Introduction: Carbapenemase is a bactericidal antibiotic. They are first line treatments for severe infections, especially those caused by Gram negative Multidrug Resistant Bacteria (BMRs), such as spectrum extended spectrum beta lactamase Enterbacteriaceae, several phenotypic techniques have been proposed for the rapid detection of OPCs. In this work we will establish a comparaison of the performances of the two phenotypic methods of detection of carbapenemases: the Modified Hodge test and EUCAST algorithm.

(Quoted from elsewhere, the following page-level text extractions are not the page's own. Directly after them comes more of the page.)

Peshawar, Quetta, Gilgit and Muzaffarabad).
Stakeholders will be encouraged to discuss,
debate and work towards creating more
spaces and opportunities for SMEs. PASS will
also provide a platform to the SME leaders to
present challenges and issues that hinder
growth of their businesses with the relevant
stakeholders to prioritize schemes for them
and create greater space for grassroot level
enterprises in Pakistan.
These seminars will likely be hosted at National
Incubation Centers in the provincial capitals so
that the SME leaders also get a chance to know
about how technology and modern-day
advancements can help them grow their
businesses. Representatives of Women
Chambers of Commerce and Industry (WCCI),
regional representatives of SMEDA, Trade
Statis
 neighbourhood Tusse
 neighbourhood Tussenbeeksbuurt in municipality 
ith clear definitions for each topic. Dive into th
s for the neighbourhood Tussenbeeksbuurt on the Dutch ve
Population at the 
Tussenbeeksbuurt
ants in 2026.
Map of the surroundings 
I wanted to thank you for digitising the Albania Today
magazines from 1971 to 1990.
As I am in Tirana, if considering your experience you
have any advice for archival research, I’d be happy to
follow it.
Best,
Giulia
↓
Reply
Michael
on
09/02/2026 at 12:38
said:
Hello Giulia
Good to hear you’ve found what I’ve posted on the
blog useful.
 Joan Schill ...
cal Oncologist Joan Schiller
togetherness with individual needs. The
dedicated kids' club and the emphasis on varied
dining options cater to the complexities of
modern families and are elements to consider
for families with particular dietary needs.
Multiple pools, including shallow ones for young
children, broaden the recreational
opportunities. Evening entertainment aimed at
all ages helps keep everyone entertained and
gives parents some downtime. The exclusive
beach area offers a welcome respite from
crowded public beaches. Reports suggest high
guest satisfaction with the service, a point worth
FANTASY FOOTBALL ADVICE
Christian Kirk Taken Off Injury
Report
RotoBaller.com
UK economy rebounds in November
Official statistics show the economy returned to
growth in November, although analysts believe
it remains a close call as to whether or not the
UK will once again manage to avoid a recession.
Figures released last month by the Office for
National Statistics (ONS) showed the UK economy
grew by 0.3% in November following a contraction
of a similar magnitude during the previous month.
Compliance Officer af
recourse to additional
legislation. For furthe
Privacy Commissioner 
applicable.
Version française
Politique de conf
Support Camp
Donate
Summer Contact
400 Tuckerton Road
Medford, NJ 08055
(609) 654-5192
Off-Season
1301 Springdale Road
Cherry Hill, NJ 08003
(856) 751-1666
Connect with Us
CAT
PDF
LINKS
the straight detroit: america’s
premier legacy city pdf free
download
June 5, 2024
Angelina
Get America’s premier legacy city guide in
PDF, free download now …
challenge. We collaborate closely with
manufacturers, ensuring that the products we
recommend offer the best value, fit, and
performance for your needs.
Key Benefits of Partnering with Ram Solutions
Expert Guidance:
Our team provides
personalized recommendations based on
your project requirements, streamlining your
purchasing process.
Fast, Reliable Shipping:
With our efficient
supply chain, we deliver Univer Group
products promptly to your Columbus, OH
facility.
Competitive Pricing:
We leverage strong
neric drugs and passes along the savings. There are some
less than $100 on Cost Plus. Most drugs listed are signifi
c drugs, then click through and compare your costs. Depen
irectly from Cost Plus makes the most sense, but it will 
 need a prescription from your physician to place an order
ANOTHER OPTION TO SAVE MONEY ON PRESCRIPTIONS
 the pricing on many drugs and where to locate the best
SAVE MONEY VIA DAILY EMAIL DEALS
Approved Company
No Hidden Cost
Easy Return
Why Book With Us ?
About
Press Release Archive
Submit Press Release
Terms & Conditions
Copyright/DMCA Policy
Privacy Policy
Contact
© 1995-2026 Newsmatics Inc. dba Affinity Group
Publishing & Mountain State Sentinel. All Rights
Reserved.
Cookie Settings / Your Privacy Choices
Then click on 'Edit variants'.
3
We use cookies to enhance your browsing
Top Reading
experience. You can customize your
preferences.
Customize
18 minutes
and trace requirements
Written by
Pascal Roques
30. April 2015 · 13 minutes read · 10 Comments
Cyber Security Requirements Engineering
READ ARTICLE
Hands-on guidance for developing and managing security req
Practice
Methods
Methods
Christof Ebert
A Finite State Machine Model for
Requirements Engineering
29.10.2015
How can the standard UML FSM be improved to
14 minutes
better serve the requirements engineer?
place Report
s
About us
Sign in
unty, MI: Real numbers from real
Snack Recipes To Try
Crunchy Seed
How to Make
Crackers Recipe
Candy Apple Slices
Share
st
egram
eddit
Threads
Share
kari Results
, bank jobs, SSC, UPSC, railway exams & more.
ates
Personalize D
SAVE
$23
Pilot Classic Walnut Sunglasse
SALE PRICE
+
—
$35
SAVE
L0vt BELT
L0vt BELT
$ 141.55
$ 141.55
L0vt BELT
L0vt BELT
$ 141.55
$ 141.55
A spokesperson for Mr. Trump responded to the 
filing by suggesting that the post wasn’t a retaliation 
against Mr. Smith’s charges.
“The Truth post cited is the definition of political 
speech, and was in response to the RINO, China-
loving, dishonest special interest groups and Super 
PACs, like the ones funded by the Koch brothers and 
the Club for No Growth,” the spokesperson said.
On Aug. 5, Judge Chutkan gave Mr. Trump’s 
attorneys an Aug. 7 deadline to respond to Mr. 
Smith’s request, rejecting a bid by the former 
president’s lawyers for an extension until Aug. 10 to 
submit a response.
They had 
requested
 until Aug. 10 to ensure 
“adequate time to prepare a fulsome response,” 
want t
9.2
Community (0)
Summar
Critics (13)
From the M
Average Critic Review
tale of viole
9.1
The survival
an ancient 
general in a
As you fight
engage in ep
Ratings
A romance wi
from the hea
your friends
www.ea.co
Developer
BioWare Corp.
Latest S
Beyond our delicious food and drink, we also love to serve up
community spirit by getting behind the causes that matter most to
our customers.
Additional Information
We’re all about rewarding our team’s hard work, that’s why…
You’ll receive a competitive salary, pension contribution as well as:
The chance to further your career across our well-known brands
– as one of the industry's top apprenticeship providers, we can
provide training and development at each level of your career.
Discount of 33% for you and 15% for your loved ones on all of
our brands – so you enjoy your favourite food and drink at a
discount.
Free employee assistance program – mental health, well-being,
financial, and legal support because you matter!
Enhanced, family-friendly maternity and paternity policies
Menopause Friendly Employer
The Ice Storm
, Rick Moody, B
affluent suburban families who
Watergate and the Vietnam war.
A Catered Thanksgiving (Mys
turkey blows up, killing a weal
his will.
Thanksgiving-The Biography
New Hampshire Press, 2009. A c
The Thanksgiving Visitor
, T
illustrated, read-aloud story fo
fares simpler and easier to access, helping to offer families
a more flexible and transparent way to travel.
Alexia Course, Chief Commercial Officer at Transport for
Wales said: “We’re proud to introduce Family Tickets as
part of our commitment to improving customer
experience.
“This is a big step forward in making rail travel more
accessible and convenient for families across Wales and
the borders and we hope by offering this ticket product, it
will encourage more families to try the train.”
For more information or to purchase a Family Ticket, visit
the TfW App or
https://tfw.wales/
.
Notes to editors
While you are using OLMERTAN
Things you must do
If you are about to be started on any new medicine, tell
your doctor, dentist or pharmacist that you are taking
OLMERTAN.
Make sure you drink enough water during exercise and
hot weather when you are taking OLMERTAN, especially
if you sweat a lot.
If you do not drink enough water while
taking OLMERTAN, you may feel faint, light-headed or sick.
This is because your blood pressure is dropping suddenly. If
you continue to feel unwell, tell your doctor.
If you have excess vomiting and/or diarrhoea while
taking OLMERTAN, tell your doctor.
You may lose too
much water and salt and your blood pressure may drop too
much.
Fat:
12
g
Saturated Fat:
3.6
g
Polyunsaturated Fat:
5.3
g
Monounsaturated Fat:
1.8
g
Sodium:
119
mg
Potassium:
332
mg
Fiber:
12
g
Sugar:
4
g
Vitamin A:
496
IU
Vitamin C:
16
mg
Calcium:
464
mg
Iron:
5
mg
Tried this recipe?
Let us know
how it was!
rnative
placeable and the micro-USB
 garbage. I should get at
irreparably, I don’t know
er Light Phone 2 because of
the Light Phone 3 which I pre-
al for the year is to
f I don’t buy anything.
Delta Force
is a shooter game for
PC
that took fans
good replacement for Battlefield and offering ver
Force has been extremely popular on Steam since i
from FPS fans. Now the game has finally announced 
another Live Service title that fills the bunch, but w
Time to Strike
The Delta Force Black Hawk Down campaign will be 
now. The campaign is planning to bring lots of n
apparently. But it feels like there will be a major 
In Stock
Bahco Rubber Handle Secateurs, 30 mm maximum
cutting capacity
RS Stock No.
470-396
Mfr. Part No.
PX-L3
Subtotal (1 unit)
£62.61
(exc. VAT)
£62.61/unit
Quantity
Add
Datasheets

Results: A total of 18 enterobacterial strains were identified. The iodentification by the Api 10S gallery showed: a predominance of Klebsiella pneumoniae with a rate of 48%, followed by Enterbacter cloacae with a rate of 30%. The detection of carbapenemase production in the 18 enterobacterial strains was first performed by the Modified Hodge test, It revealed 83%. positivity and 17% negativity, the screening algorithm applied to 18 islates of the collected EPCs, showed a pourcentage of positivity of 78% which is more significant than the percentage of negativity 22%. The PCR reaction in final time allowed us to detect 15/18 strains of enterobacteriaceae producing genes encoding carbapenemases and therefore a percentage of positivity of 83,34%. This percentage of positivity with the use of real-time PCR 88,89%, detecting an increased strain of EPC more.
Conclusion: At the end of our work, the screening algorithm proposed by EUCAST is the detection of EPCs dating from a good sensitivity and specificity according to the recommandations of learned societies.